South Africa’s gloomy economic present and future?

During the 2001-08 commodities boom, the world’s top 20 mining countries achieved an average mining growth rate of 5 per cent a year, but South Africa’s sector shrank by 1 per cent a year, according to the country’s Chamber of Mines. Only Venezuela, where leftwing president Hugo Chávez is nationalising large swatches of the mining industry, came close to matching that poor result.

…The reasons for the frustrated mood are numerous and vary according to the country’s rich basket of commodities. The decline is partly the result of the maturing nature of South Africa’s gold mines, which are getting deeper and more expensive to mine. Over the past 10 years annual production has halved to 192 tons. In 2008, the country was eclipsed by China as the world’s biggest gold producer, ending more than a century of South African dominance of the industry. Since then it has slipped to fifth place as Australia, the US and Russia have also overtaken South Africa.

Beyond gold, other factors are stymying the potential of the rest of the commodities sector.
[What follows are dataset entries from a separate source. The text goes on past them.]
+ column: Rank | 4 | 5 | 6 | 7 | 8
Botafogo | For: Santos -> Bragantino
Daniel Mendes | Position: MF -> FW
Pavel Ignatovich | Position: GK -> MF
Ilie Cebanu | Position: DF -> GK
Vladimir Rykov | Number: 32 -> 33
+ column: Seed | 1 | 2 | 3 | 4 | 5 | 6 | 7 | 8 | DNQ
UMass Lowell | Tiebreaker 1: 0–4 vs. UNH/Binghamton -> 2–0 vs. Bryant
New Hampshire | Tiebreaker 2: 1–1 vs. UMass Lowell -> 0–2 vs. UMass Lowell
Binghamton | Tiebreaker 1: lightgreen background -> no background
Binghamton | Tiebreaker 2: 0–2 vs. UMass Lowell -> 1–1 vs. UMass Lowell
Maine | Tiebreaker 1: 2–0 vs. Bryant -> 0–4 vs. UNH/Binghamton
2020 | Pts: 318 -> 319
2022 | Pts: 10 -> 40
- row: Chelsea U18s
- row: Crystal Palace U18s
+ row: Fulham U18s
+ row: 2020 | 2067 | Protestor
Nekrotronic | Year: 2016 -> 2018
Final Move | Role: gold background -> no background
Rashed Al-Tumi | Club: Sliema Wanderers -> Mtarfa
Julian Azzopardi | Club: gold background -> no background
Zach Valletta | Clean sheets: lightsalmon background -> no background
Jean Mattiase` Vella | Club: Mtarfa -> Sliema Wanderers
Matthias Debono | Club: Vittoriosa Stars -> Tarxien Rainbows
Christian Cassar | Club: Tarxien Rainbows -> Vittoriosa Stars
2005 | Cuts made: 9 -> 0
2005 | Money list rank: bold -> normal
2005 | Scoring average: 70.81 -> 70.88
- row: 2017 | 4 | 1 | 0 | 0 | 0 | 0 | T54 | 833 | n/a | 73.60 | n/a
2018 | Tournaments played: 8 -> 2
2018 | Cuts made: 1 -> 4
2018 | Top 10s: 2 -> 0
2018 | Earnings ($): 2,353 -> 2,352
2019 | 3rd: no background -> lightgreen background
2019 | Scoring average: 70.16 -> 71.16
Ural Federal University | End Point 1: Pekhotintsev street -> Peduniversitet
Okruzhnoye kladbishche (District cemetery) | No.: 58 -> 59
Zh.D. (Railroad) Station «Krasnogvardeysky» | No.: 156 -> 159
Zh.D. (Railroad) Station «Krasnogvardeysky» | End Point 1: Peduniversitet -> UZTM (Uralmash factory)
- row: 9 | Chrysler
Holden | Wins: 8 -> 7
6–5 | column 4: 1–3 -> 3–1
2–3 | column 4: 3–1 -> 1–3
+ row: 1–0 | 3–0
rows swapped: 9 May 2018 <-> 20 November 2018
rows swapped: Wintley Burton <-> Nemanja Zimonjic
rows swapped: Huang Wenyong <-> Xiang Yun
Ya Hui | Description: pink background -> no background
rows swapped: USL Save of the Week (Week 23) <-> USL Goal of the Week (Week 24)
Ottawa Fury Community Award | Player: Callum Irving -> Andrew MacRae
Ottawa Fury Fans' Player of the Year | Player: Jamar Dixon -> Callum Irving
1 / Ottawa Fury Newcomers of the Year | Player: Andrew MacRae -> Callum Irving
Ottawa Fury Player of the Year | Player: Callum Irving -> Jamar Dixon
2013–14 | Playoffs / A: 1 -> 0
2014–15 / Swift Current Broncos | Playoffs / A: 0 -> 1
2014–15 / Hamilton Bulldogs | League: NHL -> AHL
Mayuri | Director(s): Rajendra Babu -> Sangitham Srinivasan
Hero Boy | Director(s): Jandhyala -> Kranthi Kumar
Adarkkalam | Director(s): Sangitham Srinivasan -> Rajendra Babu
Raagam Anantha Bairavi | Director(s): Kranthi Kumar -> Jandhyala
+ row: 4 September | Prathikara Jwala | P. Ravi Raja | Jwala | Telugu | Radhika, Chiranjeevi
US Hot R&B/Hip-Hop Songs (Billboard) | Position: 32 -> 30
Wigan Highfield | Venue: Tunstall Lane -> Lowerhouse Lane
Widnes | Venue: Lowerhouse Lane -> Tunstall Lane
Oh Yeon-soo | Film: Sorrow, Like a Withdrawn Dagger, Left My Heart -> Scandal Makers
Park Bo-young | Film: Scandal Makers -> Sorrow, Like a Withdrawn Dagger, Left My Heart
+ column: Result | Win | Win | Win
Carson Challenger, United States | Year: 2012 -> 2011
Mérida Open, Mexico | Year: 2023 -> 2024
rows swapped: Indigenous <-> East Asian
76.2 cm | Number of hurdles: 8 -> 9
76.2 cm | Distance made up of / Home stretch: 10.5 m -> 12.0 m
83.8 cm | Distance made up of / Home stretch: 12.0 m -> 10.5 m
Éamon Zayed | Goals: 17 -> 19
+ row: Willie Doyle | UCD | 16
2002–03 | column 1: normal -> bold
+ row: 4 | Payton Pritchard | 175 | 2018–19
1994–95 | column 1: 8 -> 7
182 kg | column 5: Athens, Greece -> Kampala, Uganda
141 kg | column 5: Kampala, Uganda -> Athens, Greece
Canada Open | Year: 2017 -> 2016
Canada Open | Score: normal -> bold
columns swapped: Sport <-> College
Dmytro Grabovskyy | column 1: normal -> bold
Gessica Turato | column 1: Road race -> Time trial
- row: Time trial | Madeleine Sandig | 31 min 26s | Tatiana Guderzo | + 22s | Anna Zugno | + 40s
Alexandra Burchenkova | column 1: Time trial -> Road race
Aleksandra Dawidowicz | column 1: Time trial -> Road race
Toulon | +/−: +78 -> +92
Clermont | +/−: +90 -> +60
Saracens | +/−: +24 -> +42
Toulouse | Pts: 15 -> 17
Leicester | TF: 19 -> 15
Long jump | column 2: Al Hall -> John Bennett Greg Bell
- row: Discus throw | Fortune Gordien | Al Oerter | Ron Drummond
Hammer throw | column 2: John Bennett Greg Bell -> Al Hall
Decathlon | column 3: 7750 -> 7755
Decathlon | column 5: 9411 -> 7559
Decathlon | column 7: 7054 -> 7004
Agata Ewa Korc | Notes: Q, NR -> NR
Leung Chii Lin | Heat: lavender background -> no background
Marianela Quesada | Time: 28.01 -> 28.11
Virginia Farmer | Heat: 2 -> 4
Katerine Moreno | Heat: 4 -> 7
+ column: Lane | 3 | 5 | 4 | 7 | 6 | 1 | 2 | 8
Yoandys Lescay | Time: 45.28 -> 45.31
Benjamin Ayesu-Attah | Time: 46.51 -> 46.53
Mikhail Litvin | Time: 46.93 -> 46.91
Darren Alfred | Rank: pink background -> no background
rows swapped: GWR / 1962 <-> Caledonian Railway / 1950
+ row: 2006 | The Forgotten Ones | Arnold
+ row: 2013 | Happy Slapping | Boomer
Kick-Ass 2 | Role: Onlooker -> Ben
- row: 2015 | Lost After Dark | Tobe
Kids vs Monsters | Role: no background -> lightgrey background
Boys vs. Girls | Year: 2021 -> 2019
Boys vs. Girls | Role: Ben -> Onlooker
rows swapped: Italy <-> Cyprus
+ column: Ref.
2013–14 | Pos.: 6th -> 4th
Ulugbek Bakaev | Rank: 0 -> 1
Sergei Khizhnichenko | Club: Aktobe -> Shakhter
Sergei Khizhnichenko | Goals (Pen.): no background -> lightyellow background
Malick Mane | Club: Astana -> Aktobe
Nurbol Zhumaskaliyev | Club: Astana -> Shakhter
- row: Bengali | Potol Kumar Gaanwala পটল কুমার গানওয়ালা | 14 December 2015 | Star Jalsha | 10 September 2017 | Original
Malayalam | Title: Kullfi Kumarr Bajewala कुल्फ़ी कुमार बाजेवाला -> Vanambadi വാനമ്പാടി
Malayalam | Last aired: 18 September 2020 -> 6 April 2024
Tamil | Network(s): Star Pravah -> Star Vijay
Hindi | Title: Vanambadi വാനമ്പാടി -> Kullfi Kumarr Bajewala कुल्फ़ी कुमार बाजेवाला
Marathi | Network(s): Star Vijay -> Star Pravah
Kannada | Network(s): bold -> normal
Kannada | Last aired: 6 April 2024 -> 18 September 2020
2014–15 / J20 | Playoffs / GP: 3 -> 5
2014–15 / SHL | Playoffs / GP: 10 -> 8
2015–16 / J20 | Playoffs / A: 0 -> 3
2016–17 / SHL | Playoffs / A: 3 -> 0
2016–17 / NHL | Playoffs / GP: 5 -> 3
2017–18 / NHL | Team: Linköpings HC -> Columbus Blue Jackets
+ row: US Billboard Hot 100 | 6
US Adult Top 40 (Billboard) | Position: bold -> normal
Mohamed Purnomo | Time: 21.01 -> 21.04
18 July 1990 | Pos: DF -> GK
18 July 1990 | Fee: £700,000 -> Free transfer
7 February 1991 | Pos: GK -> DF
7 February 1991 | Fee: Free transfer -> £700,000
These include rising production costs, particularly labour and electricity, and infrastructure bottlenecks such as railway capacity for bulk commodities.

But…The most conspicuous cloud hanging over the industry has been an increasingly feisty debate about the nationalisation of mines, prompted by ever louder calls by Julius Malema, the radical leader of the ruling African National Congress’s Youth League, for the state to take control of the sector.